About this exercise:
Reproduce the listing verbatim, beginning at the line containing "Presented here are" and ending after the line containing "-0.034759, 0.779335, 0.278330]]", with both of those lines included. Leave the pictures out of your answer.

Input data:
☆ ☆ ☆
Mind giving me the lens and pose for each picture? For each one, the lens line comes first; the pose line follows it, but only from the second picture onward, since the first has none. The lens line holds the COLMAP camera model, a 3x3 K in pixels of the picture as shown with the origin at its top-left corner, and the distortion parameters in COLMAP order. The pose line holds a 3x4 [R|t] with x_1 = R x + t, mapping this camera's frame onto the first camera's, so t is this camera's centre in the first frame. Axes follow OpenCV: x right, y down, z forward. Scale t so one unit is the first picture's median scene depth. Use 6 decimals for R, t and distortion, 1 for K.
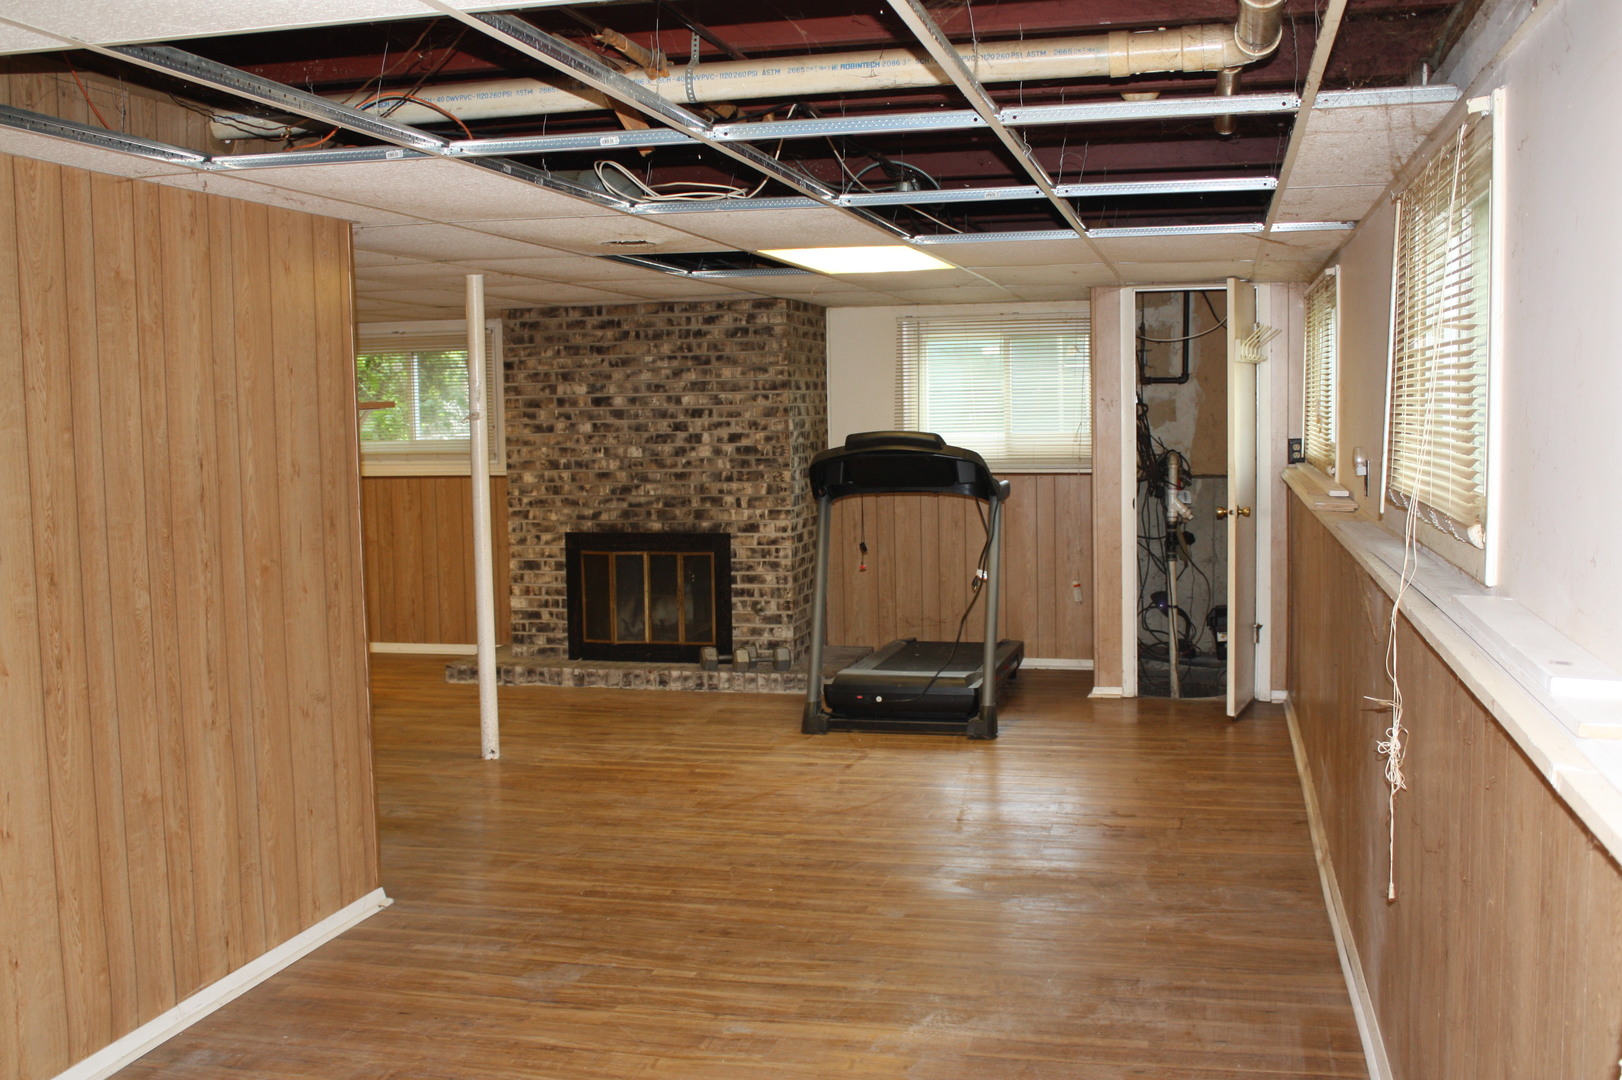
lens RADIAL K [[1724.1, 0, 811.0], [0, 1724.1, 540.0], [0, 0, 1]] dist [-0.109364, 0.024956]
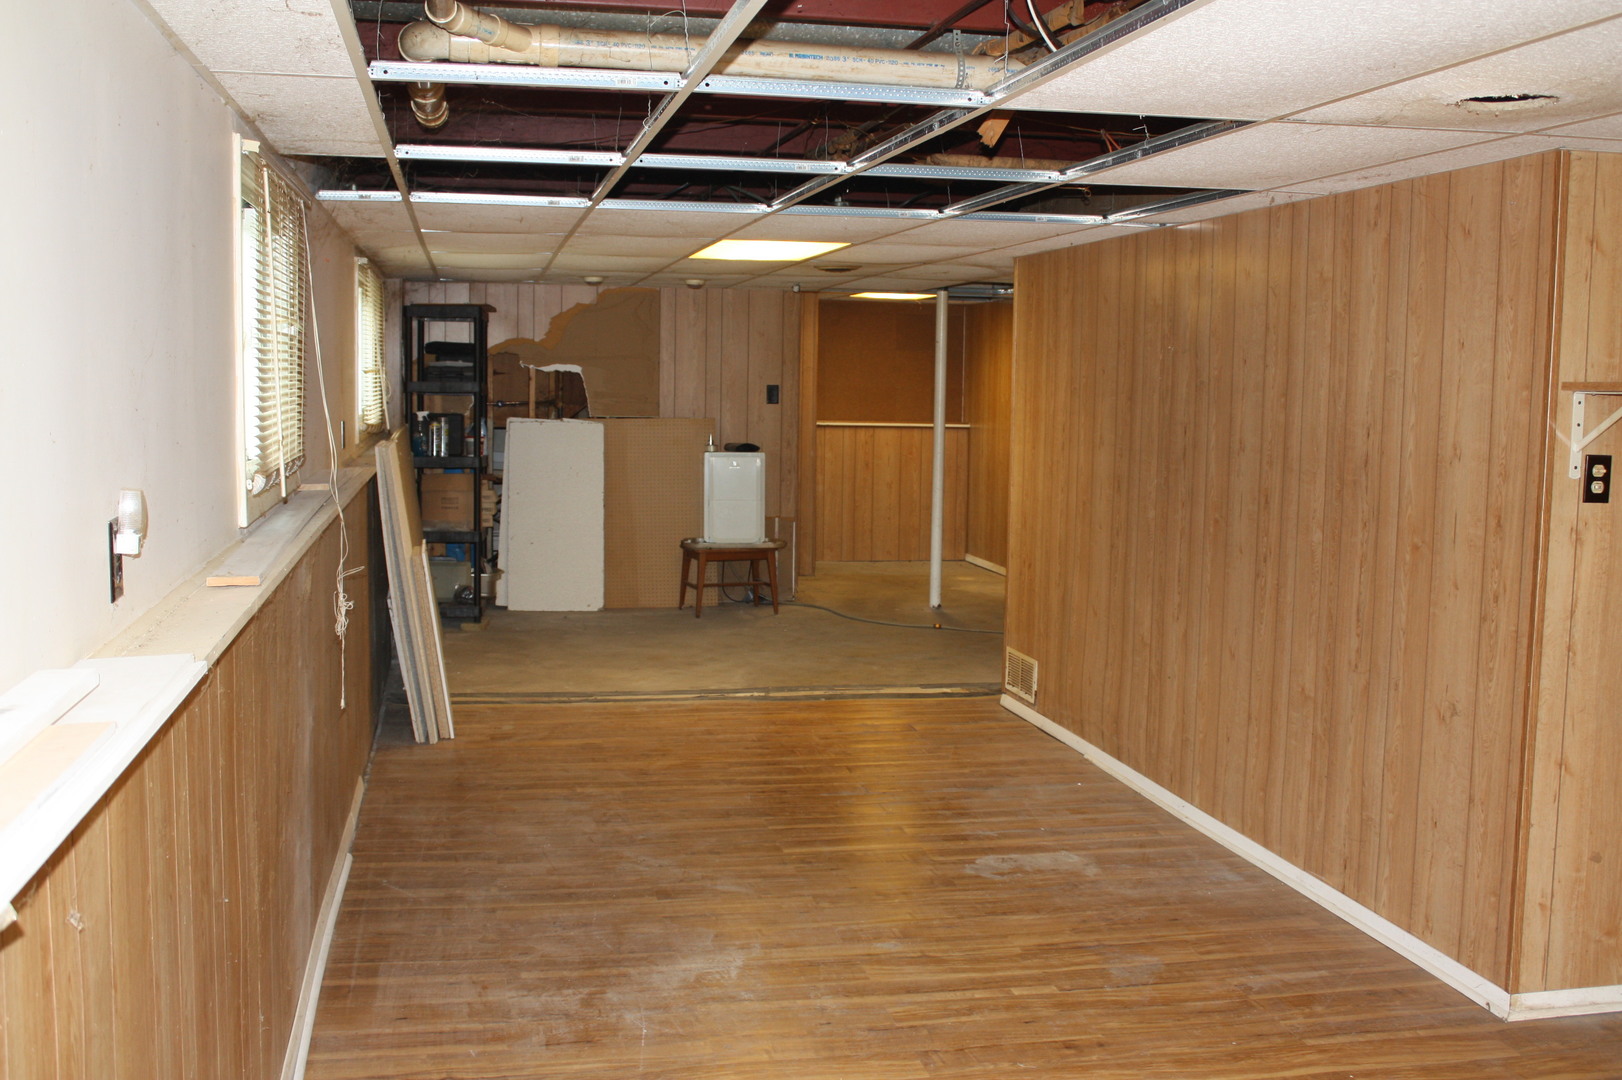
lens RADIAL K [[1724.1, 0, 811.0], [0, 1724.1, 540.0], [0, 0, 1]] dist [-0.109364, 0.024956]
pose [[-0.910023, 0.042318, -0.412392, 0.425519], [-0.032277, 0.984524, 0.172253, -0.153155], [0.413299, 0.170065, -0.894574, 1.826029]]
☆ ☆ ☆
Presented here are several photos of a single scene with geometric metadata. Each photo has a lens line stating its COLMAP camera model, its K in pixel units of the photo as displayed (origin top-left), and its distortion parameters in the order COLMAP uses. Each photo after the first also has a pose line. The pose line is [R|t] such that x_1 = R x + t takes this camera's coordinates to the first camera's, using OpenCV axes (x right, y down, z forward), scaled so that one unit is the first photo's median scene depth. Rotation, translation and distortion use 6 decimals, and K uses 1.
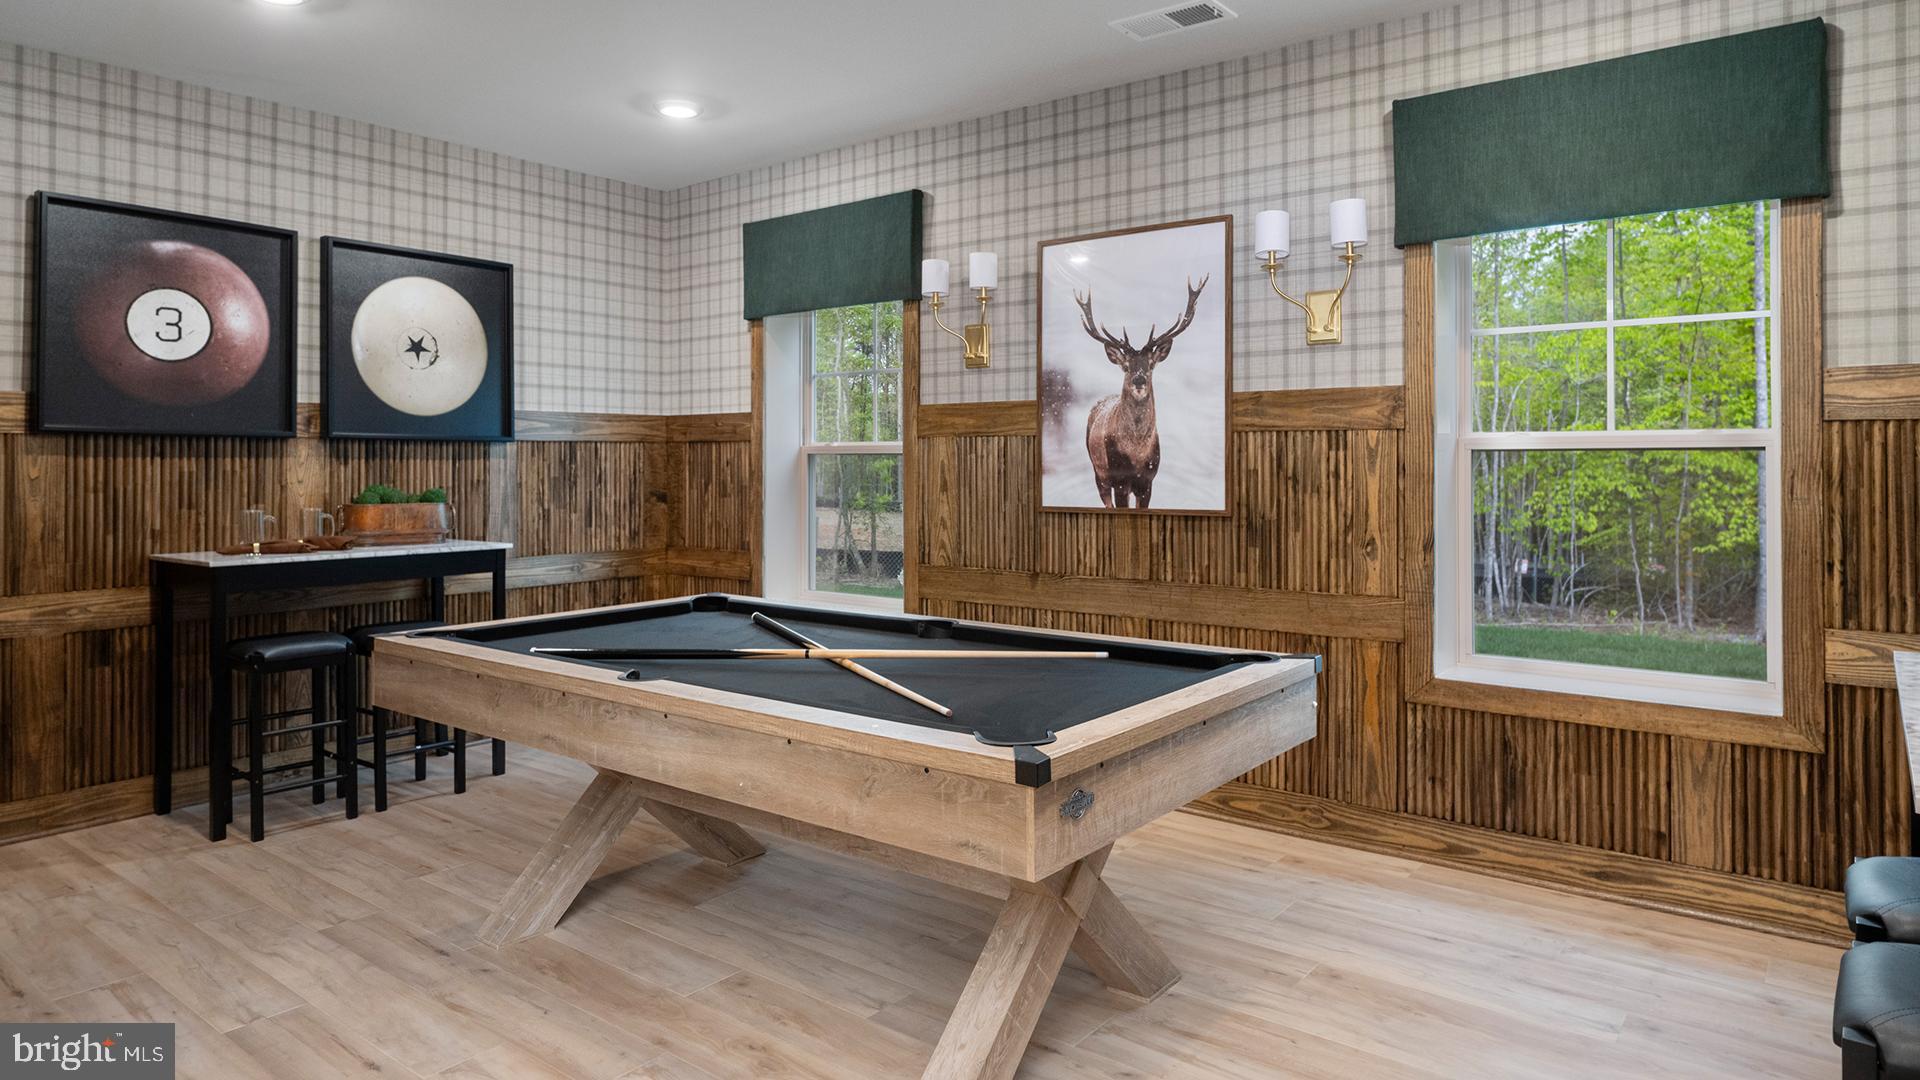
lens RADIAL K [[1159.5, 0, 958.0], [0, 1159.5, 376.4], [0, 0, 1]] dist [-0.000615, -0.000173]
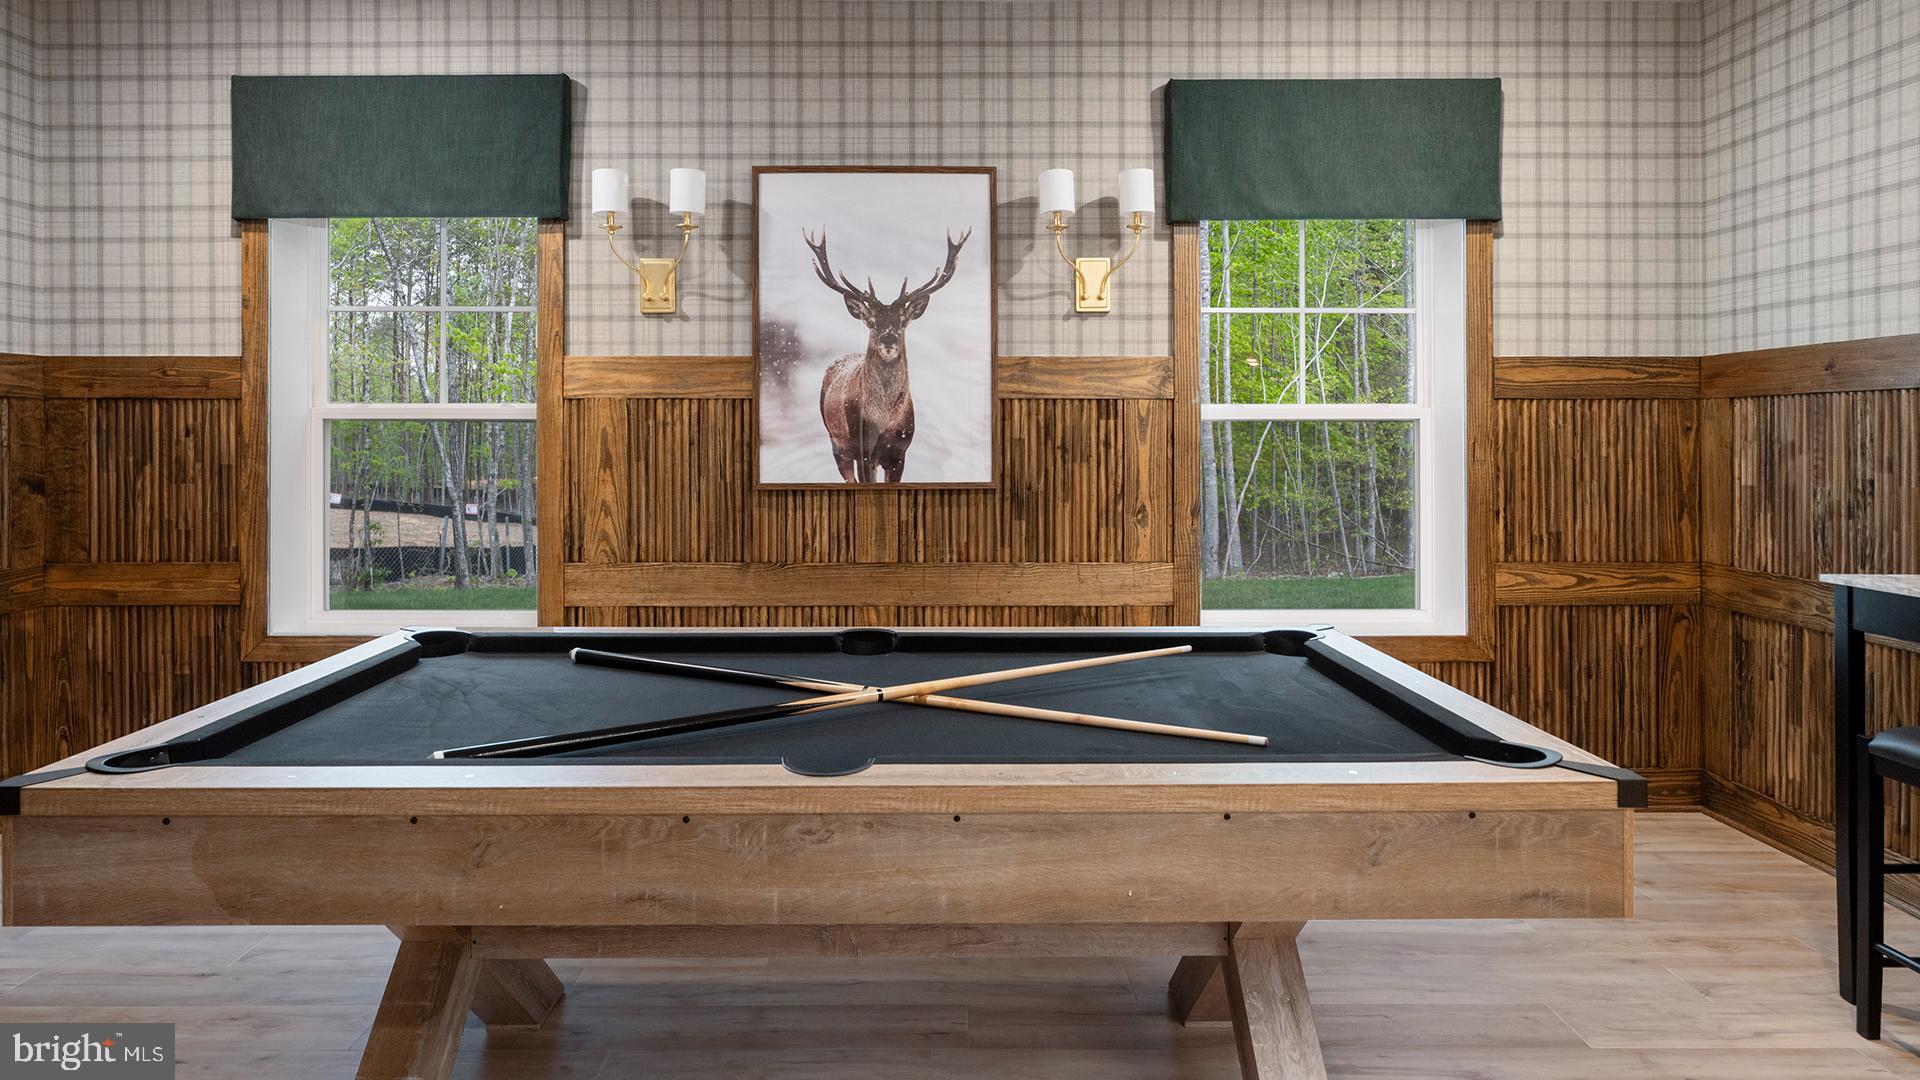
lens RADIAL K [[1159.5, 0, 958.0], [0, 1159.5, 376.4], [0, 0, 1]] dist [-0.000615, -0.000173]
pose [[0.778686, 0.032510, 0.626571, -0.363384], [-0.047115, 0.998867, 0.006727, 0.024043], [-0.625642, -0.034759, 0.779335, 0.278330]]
☆ ☆ ☆
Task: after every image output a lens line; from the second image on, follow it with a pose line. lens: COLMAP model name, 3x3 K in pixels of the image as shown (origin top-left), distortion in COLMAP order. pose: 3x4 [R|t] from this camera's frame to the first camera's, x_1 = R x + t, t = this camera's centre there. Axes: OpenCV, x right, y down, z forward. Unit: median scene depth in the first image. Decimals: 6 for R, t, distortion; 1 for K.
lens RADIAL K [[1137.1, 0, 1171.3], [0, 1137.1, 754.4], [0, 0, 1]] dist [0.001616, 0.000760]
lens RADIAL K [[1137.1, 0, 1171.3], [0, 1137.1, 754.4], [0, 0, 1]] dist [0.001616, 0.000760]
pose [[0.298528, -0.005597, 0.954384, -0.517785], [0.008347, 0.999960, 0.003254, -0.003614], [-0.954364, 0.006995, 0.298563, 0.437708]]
☆ ☆ ☆
Answer space:
Presented here are several photos of a single scene with geometric metadata. Each photo has a lens line stating its COLMAP camera model, its K in pixel units of the photo as displayed (origin top-left), and its distortion parameters in the order COLMAP uses. Each photo after the first also has a pose line. The pose line is [R|t] such that x_1 = R x + t takes this camera's coordinates to the first camera's, using OpenCV axes (x right, y down, z forward), scaled so that one unit is the first photo's median scene depth. Rotation, translation and distortion use 6 decimals, and K uses 1.
lens RADIAL K [[1159.5, 0, 958.0], [0, 1159.5, 376.4], [0, 0, 1]] dist [-0.000615, -0.000173]
lens RADIAL K [[1159.5, 0, 958.0], [0, 1159.5, 376.4], [0, 0, 1]] dist [-0.000615, -0.000173]
pose [[0.778686, 0.032510, 0.626571, -0.363384], [-0.047115, 0.998867, 0.006727, 0.024043], [-0.625642, -0.034759, 0.779335, 0.278330]]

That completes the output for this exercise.